The second event happened on my honeymoon. Yeah, go ahead and giggle. But we went to Jekyll Island in Georgia. We were married in February since we lived in Florida, and Jekyll Island was close enough and yet far enough away for an early March. Not many tourists at that time. Being a history buff, I decided to use a day or two of our week visiting historic sites. One of the sites we visited was Fort Frederica. It's an actual location museum and archaeological site. No fake reconstructions. It has the foundations and markers of the original buildings, with only a couple examples of later structures marking original locations.
My wife and I went there one day near noontime. It was overcast and for us Floridians, it was freezing. There was a slight mist, enough to have made it almost devoid of visitors. We began walking along the original main street. There were markers explaining what each foundation would have been. We went from one side of the street to the other, zigzagging our way down the path.
Suddenly, as we walked back from the southern side of the 'street' to the north, I got a massive feeling of, well, pressed upon. You know that feeling you get when you know, or think you aren't alone? And that feeling you get if you're being pressed in upon by a crowd, even if nobody is touching you? That feeling. Now that's not the crazy part. When that happened, the feeling I was in a crowd was so palpable, I stopped. I looked and my wife had also stopped. With no prompting, she looked at me and said she had the craziest feeling. I told her I also had a crazy feeling. We described what we felt and it was the same.

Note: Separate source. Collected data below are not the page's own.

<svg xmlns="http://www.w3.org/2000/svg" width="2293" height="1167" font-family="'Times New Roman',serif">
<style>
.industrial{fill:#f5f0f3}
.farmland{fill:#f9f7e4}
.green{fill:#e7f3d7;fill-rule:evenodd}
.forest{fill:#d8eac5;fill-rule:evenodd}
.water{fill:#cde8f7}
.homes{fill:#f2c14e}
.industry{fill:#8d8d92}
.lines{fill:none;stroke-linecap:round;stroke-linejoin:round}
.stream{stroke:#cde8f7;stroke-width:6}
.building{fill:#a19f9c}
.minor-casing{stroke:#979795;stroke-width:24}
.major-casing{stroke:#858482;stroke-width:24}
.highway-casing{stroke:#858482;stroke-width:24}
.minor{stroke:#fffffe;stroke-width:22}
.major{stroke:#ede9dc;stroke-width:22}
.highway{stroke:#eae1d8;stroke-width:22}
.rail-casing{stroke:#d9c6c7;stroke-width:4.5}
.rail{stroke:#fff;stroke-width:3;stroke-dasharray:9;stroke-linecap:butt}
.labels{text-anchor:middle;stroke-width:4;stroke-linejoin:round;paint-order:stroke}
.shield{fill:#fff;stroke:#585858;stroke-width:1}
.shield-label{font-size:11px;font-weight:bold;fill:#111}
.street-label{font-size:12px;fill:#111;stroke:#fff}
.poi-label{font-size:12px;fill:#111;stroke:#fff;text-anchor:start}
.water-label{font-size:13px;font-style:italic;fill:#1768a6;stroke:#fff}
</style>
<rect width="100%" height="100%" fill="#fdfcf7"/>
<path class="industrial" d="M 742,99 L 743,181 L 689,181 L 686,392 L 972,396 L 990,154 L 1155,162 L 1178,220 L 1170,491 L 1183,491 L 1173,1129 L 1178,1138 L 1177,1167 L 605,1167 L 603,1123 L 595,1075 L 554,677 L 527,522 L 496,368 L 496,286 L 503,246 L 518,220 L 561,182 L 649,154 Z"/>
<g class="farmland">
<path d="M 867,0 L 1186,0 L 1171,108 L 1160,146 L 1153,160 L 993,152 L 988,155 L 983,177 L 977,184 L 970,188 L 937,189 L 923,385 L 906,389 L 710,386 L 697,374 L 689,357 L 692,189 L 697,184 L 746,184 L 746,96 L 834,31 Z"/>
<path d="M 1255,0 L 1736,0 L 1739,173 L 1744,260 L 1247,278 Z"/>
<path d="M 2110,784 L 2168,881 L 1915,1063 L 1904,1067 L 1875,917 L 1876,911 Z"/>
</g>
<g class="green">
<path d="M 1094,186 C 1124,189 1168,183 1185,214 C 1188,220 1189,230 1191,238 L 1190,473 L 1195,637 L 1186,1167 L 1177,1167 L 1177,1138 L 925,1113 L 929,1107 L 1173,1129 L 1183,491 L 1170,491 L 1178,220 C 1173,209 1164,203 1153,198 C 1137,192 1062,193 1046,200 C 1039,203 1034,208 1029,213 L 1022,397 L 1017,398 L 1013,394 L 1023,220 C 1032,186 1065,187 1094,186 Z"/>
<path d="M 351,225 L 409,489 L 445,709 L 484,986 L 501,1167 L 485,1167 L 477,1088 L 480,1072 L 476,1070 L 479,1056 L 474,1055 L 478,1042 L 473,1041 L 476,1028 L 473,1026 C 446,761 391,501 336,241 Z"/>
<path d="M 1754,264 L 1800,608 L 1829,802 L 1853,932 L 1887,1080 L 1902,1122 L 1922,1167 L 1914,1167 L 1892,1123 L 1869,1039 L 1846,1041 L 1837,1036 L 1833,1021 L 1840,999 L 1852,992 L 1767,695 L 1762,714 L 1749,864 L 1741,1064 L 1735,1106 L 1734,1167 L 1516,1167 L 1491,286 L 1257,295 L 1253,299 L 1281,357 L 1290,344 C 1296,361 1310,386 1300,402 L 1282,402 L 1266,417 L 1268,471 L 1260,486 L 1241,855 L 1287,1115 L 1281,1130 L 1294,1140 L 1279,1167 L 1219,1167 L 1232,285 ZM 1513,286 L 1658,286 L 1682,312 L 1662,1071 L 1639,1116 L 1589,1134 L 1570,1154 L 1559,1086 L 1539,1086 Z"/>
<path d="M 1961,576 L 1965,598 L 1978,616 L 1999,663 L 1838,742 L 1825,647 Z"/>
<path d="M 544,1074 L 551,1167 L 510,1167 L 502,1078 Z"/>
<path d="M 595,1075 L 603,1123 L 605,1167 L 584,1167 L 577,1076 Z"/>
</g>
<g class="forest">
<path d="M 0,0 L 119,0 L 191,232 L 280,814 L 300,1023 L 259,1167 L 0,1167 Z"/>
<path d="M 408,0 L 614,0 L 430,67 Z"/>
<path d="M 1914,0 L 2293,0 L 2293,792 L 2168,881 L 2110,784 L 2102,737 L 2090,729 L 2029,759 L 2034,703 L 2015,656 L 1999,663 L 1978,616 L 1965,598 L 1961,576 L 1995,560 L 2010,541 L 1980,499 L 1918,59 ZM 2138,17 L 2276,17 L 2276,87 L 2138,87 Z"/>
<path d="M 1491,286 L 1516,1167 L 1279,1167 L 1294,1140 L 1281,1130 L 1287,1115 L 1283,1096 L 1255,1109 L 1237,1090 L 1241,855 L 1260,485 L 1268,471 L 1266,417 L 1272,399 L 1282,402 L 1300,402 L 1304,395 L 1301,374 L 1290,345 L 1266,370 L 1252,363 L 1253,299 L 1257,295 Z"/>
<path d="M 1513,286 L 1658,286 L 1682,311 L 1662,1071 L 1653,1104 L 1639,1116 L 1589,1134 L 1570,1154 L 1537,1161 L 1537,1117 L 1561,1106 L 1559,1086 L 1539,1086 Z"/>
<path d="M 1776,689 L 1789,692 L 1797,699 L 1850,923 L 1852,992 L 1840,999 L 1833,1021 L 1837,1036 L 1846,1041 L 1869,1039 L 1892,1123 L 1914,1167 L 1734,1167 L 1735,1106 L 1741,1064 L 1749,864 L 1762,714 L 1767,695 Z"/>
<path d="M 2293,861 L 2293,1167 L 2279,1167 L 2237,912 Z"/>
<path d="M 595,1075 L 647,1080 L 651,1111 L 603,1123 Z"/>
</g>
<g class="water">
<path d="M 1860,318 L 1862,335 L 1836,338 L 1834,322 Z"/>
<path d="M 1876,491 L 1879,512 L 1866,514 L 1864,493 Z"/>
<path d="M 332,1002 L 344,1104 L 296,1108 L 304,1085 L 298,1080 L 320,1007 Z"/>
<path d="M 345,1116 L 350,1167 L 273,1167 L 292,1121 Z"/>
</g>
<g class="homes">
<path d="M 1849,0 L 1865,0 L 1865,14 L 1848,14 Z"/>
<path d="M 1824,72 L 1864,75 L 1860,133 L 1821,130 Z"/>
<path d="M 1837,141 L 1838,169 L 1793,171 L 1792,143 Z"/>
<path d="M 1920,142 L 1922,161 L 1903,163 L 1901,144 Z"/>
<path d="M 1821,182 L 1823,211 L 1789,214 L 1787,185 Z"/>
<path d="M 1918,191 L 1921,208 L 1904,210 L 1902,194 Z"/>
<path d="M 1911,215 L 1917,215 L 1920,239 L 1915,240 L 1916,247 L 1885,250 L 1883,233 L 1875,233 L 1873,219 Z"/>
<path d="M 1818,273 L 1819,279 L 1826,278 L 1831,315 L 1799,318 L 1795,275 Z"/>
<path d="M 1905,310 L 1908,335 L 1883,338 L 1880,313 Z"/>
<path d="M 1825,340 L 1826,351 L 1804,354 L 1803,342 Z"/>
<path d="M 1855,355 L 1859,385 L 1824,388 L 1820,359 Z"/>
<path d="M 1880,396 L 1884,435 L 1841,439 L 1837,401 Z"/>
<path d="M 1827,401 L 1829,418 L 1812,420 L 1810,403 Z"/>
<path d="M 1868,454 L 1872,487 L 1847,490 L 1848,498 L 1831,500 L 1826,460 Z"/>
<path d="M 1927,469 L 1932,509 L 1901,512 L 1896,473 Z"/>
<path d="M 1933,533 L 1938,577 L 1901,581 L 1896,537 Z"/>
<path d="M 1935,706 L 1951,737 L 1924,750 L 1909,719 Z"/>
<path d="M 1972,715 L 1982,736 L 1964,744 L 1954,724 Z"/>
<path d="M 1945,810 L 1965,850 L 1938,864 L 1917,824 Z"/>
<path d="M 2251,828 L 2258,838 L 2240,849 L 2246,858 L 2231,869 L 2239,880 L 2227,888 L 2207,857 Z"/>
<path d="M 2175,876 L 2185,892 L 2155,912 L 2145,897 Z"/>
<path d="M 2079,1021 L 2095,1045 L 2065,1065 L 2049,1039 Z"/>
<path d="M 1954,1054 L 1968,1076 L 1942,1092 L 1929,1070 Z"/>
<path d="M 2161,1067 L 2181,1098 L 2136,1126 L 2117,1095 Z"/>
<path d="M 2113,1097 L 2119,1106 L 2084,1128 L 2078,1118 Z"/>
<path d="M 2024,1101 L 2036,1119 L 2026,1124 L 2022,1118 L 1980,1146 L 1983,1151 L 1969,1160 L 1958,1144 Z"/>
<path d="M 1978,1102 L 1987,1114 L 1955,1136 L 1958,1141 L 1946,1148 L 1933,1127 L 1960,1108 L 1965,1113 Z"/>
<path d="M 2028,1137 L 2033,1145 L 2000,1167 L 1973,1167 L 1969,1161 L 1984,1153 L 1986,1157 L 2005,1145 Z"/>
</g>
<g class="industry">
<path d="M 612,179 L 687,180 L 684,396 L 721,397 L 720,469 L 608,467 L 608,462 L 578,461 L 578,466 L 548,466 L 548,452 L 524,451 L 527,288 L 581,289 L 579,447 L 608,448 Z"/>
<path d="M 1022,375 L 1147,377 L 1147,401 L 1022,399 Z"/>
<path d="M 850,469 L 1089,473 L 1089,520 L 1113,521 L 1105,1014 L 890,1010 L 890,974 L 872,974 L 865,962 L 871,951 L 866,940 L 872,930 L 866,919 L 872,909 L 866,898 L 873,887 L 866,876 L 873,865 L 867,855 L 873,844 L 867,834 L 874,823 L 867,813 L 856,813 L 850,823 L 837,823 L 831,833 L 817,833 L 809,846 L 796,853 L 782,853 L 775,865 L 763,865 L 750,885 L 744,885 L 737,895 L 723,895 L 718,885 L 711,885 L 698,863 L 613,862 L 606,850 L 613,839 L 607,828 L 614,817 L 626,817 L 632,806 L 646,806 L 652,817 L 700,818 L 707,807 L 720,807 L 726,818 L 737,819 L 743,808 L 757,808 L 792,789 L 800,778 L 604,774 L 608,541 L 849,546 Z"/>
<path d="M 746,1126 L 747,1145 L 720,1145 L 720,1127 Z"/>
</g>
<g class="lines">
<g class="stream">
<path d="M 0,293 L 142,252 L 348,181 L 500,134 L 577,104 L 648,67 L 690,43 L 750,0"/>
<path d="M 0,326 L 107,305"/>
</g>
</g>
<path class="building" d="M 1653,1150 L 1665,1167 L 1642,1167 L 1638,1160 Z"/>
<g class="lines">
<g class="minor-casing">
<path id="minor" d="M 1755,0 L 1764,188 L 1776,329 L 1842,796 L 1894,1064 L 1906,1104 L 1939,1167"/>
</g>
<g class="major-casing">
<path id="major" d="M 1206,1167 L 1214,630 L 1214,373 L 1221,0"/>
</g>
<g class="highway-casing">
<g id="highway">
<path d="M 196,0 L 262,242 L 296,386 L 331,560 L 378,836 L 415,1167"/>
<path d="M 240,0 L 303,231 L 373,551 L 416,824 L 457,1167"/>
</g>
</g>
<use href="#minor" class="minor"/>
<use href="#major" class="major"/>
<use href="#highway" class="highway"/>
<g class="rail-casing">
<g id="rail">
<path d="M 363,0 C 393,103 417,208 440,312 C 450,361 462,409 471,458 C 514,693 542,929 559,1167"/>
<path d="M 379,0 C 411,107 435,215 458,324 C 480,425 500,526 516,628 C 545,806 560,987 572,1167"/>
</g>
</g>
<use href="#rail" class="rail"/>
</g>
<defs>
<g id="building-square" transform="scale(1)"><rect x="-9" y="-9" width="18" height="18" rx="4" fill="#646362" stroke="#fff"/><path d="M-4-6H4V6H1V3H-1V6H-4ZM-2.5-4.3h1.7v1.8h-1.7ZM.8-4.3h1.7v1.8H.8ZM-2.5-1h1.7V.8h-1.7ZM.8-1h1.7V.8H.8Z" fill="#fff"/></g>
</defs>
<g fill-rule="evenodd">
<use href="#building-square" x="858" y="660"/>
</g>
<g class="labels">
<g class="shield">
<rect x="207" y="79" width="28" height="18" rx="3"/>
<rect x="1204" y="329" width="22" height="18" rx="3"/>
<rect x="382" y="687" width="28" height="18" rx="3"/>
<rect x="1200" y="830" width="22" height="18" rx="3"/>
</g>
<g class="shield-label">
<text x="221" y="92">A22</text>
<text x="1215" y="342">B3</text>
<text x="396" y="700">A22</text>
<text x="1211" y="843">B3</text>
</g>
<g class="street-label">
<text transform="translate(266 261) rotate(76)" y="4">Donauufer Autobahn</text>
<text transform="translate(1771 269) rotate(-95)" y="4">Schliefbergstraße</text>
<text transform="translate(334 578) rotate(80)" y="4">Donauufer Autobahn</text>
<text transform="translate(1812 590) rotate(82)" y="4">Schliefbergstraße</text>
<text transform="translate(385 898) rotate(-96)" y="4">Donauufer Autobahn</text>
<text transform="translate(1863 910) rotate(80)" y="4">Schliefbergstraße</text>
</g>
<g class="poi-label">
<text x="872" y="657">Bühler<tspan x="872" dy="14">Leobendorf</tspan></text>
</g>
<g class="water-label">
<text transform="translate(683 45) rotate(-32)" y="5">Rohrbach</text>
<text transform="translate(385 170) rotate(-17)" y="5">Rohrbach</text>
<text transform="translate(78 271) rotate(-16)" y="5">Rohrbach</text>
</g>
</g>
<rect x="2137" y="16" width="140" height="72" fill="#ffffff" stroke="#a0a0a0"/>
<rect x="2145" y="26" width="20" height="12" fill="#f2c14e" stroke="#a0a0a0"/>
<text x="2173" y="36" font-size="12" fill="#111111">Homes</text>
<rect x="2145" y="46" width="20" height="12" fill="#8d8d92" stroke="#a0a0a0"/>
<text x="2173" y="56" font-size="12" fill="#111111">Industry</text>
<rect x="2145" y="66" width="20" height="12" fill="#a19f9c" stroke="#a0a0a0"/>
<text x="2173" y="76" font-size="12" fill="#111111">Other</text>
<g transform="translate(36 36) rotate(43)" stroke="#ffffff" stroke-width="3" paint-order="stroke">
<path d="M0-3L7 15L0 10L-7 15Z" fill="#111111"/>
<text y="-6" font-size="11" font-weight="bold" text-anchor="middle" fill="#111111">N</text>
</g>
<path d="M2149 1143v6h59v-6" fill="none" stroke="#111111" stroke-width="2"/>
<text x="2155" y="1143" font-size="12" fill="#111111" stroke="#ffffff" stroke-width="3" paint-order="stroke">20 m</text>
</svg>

We thought for a minute, then went on with our sightseeing. We looked at the next stone foundation, then crossed back to the other side. Then we turned and went back again, back to the northern side, and suddenly, there it was again! Same exact feeling.
We both stopped and looked at each other. We glanced around just to make sure. Nope. Nobody else was even close by. At that, we tried again. But next time nothing. No feeling of anything other than a cool, misty breeze. We continued our sightseeing and then came all the way back to the same spot and retraced our steps. But again, nothing. No feeling of pressed upon by crowds, of deja vu, of people being near, nothing.
After that, I concluded there must be something that isn't dreamt of in our modern philosophies. I studied the history of the settlement and tried to ascertain something special about the anniversary of the date we were there, but I've found no major event for that exact time. I've had other 'bizarre' occurrences in my life, and while some seem without a logical explanation, all seem capable of some explanation - no matter how stretched. But not this one. There just isn't an explanation unless someone wanted to call me and my wife liars.
So ghosts? Sure, why not. There's no reason not to believe. I dare say that a bigger problem is the number of Christians - including Catholics - who don't really believe in a supernatural, miraculous creation apart from a few basics (Resurrection, maybe Virgin Birth, for Catholics the Real Presence). Take those few away, and we approach the universe with a materialistic simplicity that would shame Richard Dawkins. Perhaps it's time to recapture a supernatural view that includes not just a couple high and mighty miracles, but one that assumes the universe is on a regular basis more than just rocks and trees and squirrels. And maybe, as Fr. Longenecker suggests, the best place to start is a priesthood as in tune to the supernatural as it is the latest from academia or worse, pop culture, and that might start the ball rolling back in the right direction.